# Start of Document excerpt
Thursday, May 17, 2012

The Country Where I Quite Want to Be


Your humble narrator has just returned from Finland, where he attended the biennial Maple Leaf and Eagle Conference in North American Studies at the University of Helsinki.  As some of this weblog's readers may not have been to Finland, I will indulge in a few paragraphs' worth of travel writing, with the aim of wafting my readers off to that mysterious land of silks and spices (or at least of xylitol gum and reindeer).

There is much to like about Helsinki in early May.  The city is clean and pleasant, its buildings painted in bright pastel colors.  Helsinki's parks were green and free of snow, the trees just putting forth their first leaves.  The weather for most of my stay was clear and sunny, with temperatures in the 50s.  While chilly by Midwestern standards, this was warm enough that one could enjoy a beer or coffee out of doors at midday, and many of the locals did so.
# End of Document excerpt
# Start of Stored data
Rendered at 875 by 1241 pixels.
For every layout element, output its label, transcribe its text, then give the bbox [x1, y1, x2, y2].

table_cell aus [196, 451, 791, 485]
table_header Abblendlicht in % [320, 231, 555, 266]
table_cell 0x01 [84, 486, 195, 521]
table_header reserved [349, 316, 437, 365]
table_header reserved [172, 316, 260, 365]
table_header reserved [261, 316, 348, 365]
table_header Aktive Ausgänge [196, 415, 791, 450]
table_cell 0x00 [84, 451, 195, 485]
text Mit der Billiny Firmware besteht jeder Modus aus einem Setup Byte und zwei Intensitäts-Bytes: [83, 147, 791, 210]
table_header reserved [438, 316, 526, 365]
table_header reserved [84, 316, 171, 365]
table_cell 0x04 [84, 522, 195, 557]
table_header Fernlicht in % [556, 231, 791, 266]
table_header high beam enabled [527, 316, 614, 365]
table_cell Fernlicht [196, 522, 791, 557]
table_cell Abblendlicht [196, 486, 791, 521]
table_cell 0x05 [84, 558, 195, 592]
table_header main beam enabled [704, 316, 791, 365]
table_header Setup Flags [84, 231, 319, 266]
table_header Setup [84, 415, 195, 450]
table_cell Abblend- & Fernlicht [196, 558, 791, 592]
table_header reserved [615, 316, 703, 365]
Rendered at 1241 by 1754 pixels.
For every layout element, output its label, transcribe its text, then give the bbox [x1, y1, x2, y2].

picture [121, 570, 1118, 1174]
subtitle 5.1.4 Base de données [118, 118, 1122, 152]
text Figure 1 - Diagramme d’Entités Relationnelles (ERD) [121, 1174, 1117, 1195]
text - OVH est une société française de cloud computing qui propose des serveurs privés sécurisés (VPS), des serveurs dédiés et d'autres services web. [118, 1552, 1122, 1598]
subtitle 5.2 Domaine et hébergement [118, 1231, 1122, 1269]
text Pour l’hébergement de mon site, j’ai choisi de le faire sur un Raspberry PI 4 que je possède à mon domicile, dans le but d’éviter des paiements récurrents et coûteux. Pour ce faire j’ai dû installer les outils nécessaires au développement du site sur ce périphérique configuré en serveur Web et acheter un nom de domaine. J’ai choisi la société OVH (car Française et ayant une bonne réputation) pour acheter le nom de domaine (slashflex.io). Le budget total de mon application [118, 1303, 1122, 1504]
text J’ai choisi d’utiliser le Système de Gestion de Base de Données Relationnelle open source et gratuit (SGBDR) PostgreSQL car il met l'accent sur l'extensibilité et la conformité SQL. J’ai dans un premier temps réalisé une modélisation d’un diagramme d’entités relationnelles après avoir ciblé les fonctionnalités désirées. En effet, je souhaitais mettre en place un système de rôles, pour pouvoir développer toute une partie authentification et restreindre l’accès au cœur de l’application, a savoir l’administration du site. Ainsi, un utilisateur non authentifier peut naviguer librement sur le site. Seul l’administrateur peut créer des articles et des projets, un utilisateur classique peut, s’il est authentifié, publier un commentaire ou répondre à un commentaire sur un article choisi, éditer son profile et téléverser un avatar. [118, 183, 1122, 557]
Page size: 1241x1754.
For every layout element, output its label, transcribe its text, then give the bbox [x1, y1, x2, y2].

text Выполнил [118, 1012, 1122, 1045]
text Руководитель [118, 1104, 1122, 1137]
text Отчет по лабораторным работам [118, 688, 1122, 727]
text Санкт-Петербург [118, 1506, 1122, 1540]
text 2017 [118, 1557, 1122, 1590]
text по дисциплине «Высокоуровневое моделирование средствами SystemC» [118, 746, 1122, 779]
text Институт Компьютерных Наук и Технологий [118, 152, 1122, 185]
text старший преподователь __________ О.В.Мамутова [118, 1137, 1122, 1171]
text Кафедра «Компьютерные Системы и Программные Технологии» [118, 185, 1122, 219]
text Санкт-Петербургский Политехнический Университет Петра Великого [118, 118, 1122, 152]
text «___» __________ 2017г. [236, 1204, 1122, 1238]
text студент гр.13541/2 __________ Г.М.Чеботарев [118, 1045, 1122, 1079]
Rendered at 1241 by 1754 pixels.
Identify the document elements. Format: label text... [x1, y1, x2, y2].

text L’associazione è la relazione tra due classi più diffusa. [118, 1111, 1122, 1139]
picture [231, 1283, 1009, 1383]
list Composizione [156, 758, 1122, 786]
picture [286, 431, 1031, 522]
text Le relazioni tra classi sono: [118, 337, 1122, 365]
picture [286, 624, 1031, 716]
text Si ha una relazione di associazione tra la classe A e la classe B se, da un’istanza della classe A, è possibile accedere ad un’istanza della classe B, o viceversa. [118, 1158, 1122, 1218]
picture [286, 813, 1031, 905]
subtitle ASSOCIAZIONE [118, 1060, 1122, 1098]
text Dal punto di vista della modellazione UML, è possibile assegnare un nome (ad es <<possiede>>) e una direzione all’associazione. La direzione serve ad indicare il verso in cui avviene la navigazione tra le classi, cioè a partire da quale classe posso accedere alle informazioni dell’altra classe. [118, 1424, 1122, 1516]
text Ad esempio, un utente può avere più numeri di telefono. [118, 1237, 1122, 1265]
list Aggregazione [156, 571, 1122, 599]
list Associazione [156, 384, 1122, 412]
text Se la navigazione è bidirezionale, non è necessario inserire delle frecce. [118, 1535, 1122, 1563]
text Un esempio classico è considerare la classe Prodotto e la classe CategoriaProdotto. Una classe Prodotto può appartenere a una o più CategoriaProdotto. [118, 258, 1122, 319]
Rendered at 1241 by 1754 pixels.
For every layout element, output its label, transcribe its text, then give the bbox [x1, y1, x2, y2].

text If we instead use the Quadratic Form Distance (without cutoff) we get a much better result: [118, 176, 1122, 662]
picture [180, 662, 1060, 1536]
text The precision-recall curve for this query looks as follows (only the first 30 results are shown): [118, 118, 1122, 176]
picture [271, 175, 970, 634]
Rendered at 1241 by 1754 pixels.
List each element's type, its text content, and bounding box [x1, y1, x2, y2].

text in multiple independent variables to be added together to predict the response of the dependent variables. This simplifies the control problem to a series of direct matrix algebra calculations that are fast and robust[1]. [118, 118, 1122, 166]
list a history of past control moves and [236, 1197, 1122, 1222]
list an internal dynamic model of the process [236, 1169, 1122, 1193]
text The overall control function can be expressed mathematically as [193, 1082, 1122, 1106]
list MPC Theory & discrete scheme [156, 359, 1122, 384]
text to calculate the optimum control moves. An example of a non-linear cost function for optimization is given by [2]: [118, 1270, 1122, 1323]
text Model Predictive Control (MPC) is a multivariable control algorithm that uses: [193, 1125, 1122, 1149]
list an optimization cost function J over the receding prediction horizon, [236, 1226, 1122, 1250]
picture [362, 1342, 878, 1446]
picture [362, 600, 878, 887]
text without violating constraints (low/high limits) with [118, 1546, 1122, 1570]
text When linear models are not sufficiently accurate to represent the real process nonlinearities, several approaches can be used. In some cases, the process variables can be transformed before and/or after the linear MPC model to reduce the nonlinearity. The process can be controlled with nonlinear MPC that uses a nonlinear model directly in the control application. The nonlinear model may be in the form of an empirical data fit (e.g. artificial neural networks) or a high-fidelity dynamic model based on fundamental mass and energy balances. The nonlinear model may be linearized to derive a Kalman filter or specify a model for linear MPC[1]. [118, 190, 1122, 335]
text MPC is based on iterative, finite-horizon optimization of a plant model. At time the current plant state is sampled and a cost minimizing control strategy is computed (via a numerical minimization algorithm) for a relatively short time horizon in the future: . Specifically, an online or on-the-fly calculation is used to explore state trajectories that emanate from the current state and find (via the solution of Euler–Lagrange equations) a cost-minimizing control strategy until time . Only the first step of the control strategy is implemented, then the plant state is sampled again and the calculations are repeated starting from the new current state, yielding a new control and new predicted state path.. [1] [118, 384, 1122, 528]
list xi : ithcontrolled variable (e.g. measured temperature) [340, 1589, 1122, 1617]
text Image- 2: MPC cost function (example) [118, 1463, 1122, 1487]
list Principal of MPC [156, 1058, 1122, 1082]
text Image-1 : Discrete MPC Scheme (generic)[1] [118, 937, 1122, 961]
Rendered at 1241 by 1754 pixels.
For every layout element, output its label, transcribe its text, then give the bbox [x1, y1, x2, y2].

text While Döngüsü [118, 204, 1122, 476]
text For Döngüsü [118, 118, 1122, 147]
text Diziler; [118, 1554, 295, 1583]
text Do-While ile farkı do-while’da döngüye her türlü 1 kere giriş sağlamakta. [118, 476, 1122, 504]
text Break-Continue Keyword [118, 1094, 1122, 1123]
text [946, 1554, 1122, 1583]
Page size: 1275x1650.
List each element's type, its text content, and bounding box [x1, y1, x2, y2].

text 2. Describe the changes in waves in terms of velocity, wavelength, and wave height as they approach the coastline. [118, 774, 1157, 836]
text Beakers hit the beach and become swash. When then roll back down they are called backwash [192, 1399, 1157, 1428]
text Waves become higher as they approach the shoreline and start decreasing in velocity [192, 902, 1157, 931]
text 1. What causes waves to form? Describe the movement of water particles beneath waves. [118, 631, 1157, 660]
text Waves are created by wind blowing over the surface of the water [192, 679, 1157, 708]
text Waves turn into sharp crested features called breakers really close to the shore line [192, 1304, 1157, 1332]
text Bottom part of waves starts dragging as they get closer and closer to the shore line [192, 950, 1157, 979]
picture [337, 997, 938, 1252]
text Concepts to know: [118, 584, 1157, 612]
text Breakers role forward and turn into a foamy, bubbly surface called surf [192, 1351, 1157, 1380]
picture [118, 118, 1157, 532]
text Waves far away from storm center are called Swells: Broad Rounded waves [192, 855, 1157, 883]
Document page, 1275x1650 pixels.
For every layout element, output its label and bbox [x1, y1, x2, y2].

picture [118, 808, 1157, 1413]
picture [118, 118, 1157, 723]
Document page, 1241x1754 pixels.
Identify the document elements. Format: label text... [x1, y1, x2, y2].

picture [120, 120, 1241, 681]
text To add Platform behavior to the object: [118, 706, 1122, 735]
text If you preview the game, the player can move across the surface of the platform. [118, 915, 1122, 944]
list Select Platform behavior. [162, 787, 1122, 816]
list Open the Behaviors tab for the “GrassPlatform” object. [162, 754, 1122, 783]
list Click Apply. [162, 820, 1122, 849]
# End of Stored data
In the Helsinki travel post, what conference brought the narrator to Finland?

- Expected output: The biennial Maple Leaf and Eagle Conference in North American Studies at the University of Helsinki.